_TRY IT:_ Copy the following lines verbatim: begin at the line that has "origlandArea, origNoDataArea, landArea" and stop after the line that has "Is there a majority slice in this chart?", including both of those lines.
━━━━━━━━━━
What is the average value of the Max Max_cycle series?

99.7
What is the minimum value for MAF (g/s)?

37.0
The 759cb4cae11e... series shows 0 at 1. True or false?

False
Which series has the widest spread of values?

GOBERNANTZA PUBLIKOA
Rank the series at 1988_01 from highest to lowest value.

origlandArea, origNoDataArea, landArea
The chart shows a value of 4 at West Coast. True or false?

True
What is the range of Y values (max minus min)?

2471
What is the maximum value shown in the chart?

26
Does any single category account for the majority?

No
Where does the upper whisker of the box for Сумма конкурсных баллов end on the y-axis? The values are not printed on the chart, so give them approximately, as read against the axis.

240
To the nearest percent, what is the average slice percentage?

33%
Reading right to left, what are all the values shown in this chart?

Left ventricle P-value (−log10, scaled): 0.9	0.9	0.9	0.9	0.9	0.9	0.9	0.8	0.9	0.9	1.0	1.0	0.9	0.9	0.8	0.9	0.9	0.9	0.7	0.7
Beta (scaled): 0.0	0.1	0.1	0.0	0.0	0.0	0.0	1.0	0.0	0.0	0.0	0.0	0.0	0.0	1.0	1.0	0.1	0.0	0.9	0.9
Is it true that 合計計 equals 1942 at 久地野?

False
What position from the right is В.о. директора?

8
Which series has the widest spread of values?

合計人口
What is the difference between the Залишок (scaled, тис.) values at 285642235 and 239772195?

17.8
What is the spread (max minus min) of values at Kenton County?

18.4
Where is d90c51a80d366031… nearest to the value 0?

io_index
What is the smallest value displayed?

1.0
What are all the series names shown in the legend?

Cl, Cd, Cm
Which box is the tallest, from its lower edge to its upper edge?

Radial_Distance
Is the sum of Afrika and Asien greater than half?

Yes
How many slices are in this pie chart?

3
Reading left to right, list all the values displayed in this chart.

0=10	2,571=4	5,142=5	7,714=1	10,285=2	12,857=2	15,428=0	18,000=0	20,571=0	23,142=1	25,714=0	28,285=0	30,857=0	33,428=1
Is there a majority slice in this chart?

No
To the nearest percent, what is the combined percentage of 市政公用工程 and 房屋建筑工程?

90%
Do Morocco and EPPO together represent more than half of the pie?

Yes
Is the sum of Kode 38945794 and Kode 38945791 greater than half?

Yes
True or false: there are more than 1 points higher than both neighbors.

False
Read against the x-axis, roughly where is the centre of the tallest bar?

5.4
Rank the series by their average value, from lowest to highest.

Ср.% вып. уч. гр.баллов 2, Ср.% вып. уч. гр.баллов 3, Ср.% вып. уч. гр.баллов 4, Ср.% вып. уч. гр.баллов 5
━━━━━━━━━━
_WRITTEN SOLUTION:_
origlandArea, origNoDataArea, landArea
The chart shows a value of 4 at West Coast. True or false?

True
What is the range of Y values (max minus min)?

2471
What is the maximum value shown in the chart?

26
Does any single category account for the majority?

No
Where does the upper whisker of the box for Сумма конкурсных баллов end on the y-axis? The values are not printed on the chart, so give them approximately, as read against the axis.

240
To the nearest percent, what is the average slice percentage?

33%
Reading right to left, what are all the values shown in this chart?

Left ventricle P-value (−log10, scaled): 0.9	0.9	0.9	0.9	0.9	0.9	0.9	0.8	0.9	0.9	1.0	1.0	0.9	0.9	0.8	0.9	0.9	0.9	0.7	0.7
Beta (scaled): 0.0	0.1	0.1	0.0	0.0	0.0	0.0	1.0	0.0	0.0	0.0	0.0	0.0	0.0	1.0	1.0	0.1	0.0	0.9	0.9
Is it true that 合計計 equals 1942 at 久地野?

False
What position from the right is В.о. директора?

8
Which series has the widest spread of values?

合計人口
What is the difference between the Залишок (scaled, тис.) values at 285642235 and 239772195?

17.8
What is the spread (max minus min) of values at Kenton County?

18.4
Where is d90c51a80d366031… nearest to the value 0?

io_index
What is the smallest value displayed?

1.0
What are all the series names shown in the legend?

Cl, Cd, Cm
Which box is the tallest, from its lower edge to its upper edge?

Radial_Distance
Is the sum of Afrika and Asien greater than half?

Yes
How many slices are in this pie chart?

3
Reading left to right, list all the values displayed in this chart.

0=10	2,571=4	5,142=5	7,714=1	10,285=2	12,857=2	15,428=0	18,000=0	20,571=0	23,142=1	25,714=0	28,285=0	30,857=0	33,428=1
Is there a majority slice in this chart?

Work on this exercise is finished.